Specialists in the field have been looking to find a way for the immune system to produce what is known as a ‘broadly neutralizing antibody response,’ which was believed to be efficient and effective against the multiple strains of HIV.
They act by essentially inhibiting or neutralizing any biological effects a pathogen may have, such as how a virus enters cells. This is a set farther than other antibodies, which usually stick to antigens on the cell surface of a pathogen and ‘label’ it as foreign in order for the various types of white blood cells to dispose of.
Importantly, these types of antibodies are more than capable of protecting humans from viruses that enter immune system cells, like HIV, as they can neutralize the cells without the aid of white blood cells.
Indeed, in some cases, people living with HIV do begin producing these antibodies, however this process can take a minimum of two years.
Rewind the clocks by ten years and an important discovery was made: some broadly neutralizing antibodies for HIV are auto-reactive, and begin neutralizing healthy tissue. However, the body senses and protects from these antibodies, halting their production.
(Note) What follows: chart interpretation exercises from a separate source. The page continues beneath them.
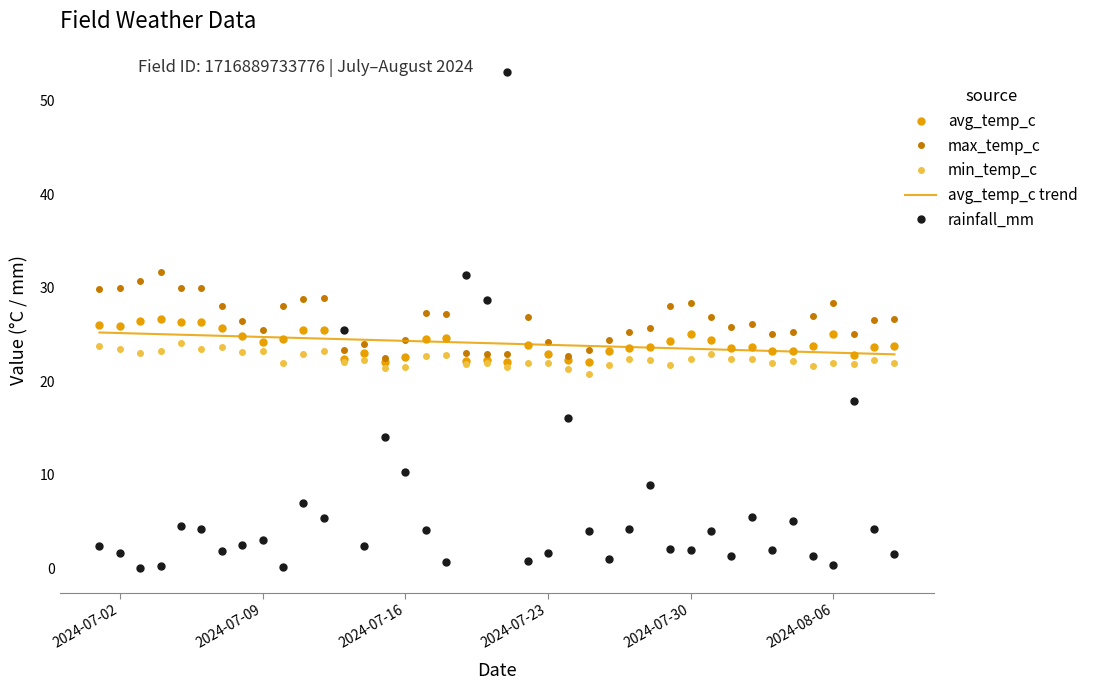

Which series has the largest range (max minus min)?

rainfall_mm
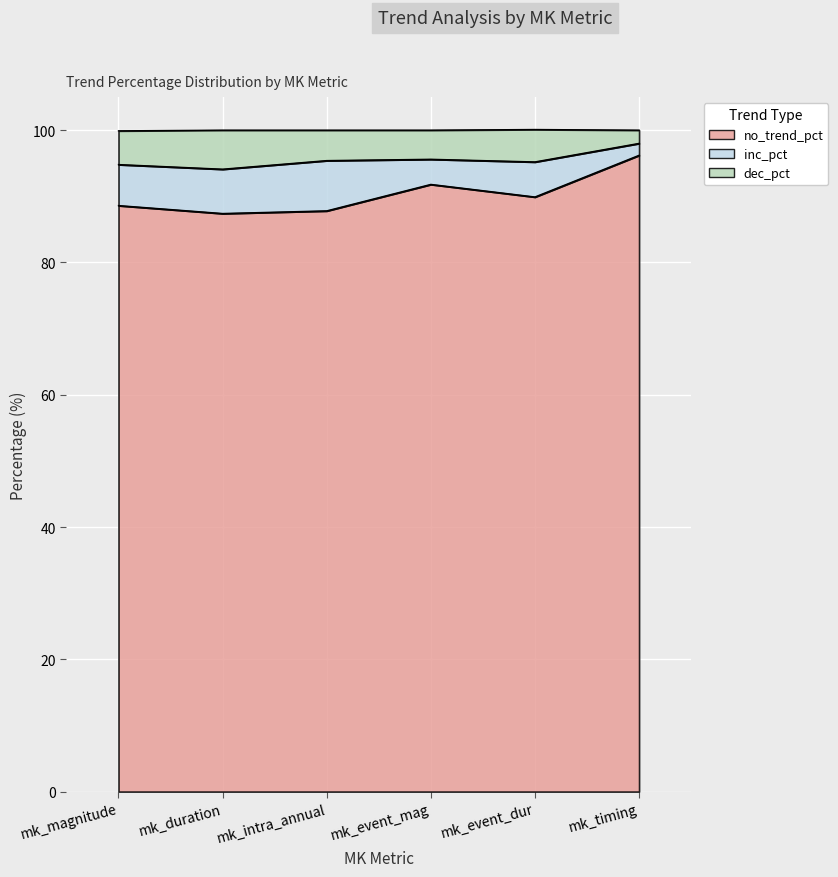

Which series has the widest spread of values?

no_trend_pct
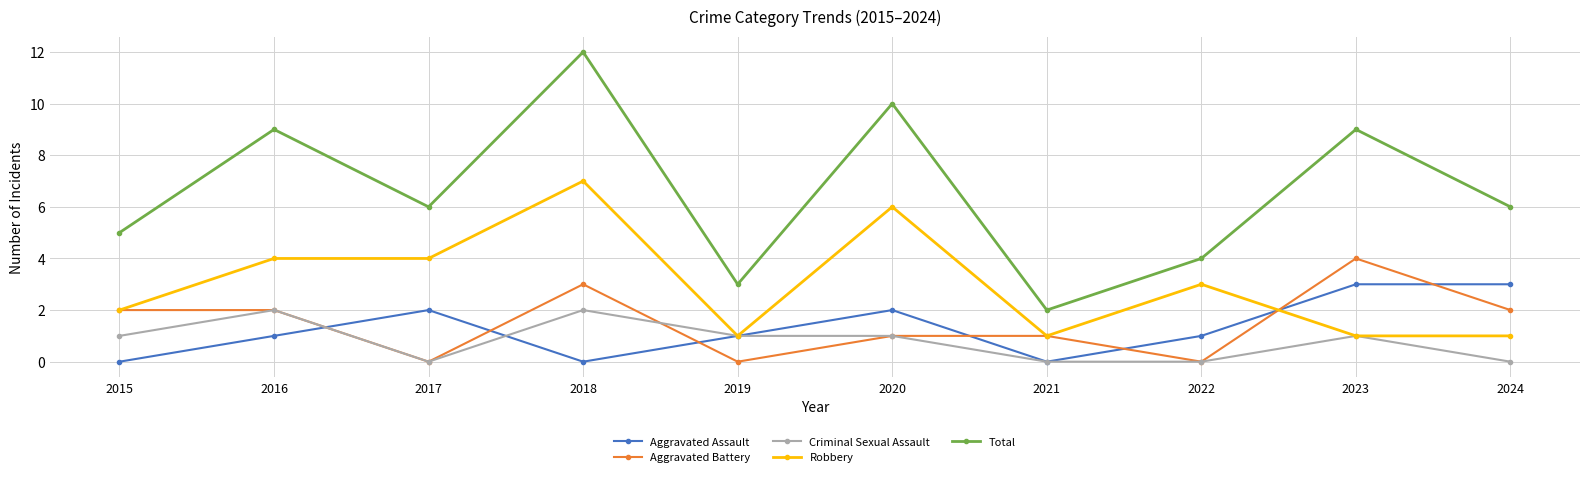

Which series changed the most between 2016 and 2022?

Total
Professor Barton F. Haynes, who works at the Duke Human Vaccine Institute in the Duke University Medical Centre in Durham, was the one who made the discovery. He believed that seeing as these antibodies remain under the control of the immune system, and are seldom produced, HIV is able to hide under the radar under the alias of healthy body cells.
However, the team from Duke University hypothesized that should the body relegate control of its antibodies, as in an autoimmune condition such as lupus, the powerful broadly neutralizing antibodies would once again be available.
Thus, when a patient with the excessively rare combination of systemic lupus erythematosus, or SLE, and HIV was diagnosed, it was believed that the individual would be able to more readily make the antibodies required to neutralize the virus.
The research team published the study in the Journal of Clinical Investigations.
In their study, a patient had been diagnosed with a strain known as HIV-1 fourteen years ago, and subsequently developed SLE in the last six.
They discovered that a type of antibody known as CH98 was indeed able to neutralize the HIV-1 strain that the patient had, attaching to the CD4 binding site on the HIV-1 glycoprotein 120, a structure found on the envelope of the virus.
The team was keen to mention that people with lupus are still able to contract the virus and that adequate protection, such as contraceptive measures, is still required. What the study did show was that patients with the autoimmune condition could produce the required antibodies should they contract the virus, however this would take time, and by which point HIV would have developed.
This study was highly significant, however, showing the biology of the immune response in SLE and HIV patients, as well as showing that the desired antibodies are indeed created in what is thought to be an effective way of responding to the HIV virus.
By looking at the immune response of this unique patient, the team aims to produce trial vaccines for the virus that work by altering the way the immune system keeps broadly neutralizing antibodies in check, and thus allowing their production.
What other conditions have you heard of that could prove to be effective in the elimination of HIV?